贺东看了一眼屏幕,语气敷衍:“钱院长。你们的专家有什么高见?我们这边时间紧迫,病人等不起。”
屏幕里的年轻人没有自我介绍,也没有客套。
他的视线透过屏幕,冷冷地扫过会议室。
“贺主任是吧。”
林然开口,声音通过麦克风传出,没有任何起伏。
“你的病毒假说不成立。”
整个示教室瞬间死寂,所有人都倒吸了一口凉气。
贺东的脸色肉眼可见地沉了下来,他行医三十年,还从来没有被一个毛头小子在多学科会诊上当众打脸。
“年轻人,说话要讲证据。”
贺东压着怒火,“你有什么依据推翻我的结论?”
“传染病流行病学基本规律。”
林然语速极快,“如果存在引发致死性肺纤维化的强传染性呼吸道病毒,你们icu的医护感染率为零,不符合空气飞沫传播特征。如果不是飞沫传播,为什么病变完全集中在肺泡和间质?”

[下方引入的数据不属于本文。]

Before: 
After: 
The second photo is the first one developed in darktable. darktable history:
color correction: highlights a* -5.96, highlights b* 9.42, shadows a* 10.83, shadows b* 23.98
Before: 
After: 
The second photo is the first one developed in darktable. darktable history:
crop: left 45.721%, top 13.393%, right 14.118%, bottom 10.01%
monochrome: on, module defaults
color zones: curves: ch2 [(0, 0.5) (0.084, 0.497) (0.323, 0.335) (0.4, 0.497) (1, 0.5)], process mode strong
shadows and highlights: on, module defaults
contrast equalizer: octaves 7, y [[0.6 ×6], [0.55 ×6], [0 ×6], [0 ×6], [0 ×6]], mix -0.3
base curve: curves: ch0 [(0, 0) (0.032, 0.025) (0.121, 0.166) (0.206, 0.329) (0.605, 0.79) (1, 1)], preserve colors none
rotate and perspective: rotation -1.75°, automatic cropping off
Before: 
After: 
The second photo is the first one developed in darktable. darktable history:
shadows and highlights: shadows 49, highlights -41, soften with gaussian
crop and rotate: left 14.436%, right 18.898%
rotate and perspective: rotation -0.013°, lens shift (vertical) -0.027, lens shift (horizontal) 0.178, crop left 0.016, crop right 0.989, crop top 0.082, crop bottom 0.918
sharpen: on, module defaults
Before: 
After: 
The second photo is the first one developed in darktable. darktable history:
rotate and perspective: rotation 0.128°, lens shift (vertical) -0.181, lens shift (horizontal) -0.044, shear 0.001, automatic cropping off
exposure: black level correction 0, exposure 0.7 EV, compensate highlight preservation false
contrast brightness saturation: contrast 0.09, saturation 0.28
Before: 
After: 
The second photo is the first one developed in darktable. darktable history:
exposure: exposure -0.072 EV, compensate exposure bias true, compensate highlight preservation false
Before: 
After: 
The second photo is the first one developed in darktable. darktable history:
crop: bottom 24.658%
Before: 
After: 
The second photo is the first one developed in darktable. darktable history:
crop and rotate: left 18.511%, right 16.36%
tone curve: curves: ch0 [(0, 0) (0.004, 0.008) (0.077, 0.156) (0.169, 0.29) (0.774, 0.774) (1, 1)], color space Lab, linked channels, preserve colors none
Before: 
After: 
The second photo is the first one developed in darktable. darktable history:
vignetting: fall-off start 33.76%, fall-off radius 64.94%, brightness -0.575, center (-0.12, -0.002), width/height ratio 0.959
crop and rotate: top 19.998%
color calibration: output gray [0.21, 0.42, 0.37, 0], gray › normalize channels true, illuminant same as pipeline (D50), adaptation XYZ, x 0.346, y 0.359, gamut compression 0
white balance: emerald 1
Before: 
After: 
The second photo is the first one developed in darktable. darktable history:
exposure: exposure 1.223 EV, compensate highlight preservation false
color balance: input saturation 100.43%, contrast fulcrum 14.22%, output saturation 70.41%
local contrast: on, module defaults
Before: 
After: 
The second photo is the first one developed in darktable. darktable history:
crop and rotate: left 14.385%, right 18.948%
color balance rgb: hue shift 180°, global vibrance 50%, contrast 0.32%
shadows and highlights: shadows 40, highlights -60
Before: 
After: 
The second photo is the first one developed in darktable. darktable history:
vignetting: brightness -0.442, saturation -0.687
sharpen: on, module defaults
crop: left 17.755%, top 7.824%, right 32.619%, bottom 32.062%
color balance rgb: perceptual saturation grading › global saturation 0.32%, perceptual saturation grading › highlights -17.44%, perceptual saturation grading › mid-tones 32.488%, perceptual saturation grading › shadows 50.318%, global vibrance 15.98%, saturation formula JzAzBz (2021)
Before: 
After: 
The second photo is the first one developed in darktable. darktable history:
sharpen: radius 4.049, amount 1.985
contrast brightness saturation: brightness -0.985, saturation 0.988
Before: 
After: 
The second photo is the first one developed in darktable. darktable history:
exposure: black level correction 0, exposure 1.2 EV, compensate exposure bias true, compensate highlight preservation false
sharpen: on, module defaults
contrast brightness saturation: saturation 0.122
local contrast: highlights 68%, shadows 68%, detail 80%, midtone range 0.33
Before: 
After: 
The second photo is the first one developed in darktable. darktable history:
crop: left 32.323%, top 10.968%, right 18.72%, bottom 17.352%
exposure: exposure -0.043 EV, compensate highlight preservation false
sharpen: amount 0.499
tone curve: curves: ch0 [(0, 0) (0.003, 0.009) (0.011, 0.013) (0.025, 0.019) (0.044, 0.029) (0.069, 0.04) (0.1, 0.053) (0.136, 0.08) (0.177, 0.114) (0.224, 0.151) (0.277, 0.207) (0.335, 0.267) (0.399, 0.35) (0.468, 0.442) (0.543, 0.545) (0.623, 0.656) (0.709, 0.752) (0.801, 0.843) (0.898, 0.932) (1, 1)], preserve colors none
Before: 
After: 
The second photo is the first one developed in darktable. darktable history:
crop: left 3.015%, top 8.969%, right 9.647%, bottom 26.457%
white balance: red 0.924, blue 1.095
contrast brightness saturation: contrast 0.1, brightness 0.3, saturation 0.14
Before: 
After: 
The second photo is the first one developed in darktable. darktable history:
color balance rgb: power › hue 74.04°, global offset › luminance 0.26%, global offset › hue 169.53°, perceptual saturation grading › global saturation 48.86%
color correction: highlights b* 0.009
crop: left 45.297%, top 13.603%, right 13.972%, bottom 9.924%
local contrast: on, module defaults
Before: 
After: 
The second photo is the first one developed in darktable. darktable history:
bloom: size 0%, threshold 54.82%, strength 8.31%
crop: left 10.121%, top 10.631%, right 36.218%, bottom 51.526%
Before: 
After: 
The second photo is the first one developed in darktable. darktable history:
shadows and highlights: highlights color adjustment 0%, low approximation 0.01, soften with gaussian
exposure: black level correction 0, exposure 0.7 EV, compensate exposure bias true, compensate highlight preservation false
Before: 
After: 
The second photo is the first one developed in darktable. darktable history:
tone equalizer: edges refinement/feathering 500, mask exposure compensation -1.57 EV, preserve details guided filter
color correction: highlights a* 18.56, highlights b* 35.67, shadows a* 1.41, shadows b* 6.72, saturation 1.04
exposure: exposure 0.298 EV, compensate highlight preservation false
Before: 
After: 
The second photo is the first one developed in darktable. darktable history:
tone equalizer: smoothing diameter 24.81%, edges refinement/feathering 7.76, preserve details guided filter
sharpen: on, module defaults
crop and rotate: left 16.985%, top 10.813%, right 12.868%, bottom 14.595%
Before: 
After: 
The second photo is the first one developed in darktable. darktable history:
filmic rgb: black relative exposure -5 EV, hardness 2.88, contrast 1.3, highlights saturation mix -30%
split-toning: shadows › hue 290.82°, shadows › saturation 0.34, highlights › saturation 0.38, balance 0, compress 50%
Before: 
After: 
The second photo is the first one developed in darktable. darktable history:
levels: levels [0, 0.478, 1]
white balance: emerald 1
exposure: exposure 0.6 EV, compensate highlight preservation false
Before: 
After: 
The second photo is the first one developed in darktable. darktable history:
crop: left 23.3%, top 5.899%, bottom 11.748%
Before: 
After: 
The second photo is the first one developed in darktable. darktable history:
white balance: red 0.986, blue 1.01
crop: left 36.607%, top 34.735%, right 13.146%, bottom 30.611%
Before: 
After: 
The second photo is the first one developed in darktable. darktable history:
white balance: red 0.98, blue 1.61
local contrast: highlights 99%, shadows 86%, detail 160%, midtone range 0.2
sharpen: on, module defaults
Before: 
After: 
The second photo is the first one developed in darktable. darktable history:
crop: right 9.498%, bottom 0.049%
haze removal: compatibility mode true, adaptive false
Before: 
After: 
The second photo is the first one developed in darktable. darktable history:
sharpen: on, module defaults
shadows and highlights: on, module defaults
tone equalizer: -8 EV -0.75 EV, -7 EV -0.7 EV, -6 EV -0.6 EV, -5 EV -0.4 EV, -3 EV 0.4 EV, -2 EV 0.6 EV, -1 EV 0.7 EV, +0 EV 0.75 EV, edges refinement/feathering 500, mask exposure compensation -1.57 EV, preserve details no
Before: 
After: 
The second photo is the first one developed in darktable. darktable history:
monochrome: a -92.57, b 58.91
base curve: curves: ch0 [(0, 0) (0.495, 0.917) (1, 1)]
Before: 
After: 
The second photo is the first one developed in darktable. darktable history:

贺东冷笑,“病毒变异的复杂性不是你用死板的规律能套用的。”
林然没有理会他的辩解,直接抛出一个问题。
“回答我一个问题,你们icu现在使用的呼吸机外接螺纹管道,是哪个厂家、哪个批次的?”
这个问题问得所有人都愣住了。
呼吸机管道?这跟病情有什么关系?这只是最基础的医疗耗材。
贺东觉得这简直是胡搅蛮缠,“我们讨论的是致命的病原体,你在这里问我塑料管子的牌子?江城市一院就是这种水平?”
林然看着屏幕,眼神像看一个不可救药的蠢货。
“找不到病原体,是因为根本就没有病原体,去查你们的呼吸机管路,还有给湿化罐加的蒸馏水。”
“一派胡言!”
贺东拍案而起,“掐断视频!按原定方案,立刻给六号病人上实验性抗病毒药!”
屏幕闪了一下,江城市一院的信号被单方面切断。
会议室里鸦雀无声,贺东余怒未消,大步走出会议室。
角落里,年轻的主治医生方平盯着已经黑掉的大屏幕,心跳突然加快。
他想起昨天护士长抱怨过的一句话:这个月新换的这批廉价蒸馏水,加进湿化罐加热后,总有一股淡淡的塑料味。
所有人都把林然的话当成笑话。
只有方平,悄悄把手伸进口袋,握紧了手机。他决定查一查那个连线人的名字。
会议室的大屏幕闪烁了一下,瞬间黑屏。
东海市中心医院单方面切断了视频连线。
江城市一院的特聘专家办公室内,空气安静了片刻。
钱博文脸上的笑容还僵著,随后慢慢转为不可思议的错愕。
他当了这么多年院长,见惯了医疗圈里的排资论辈,但这种在多学科会诊上直接挂断电话的粗暴行为,依然超出了他的认知底线。
“固执己见,冥顽不灵。”
钱博文摇了摇头,语气里带着几分愠怒。
“他们真把这里当成了闭门造车的独立王国了,五个重症病人死因不明,居然敢强行往病毒上套。”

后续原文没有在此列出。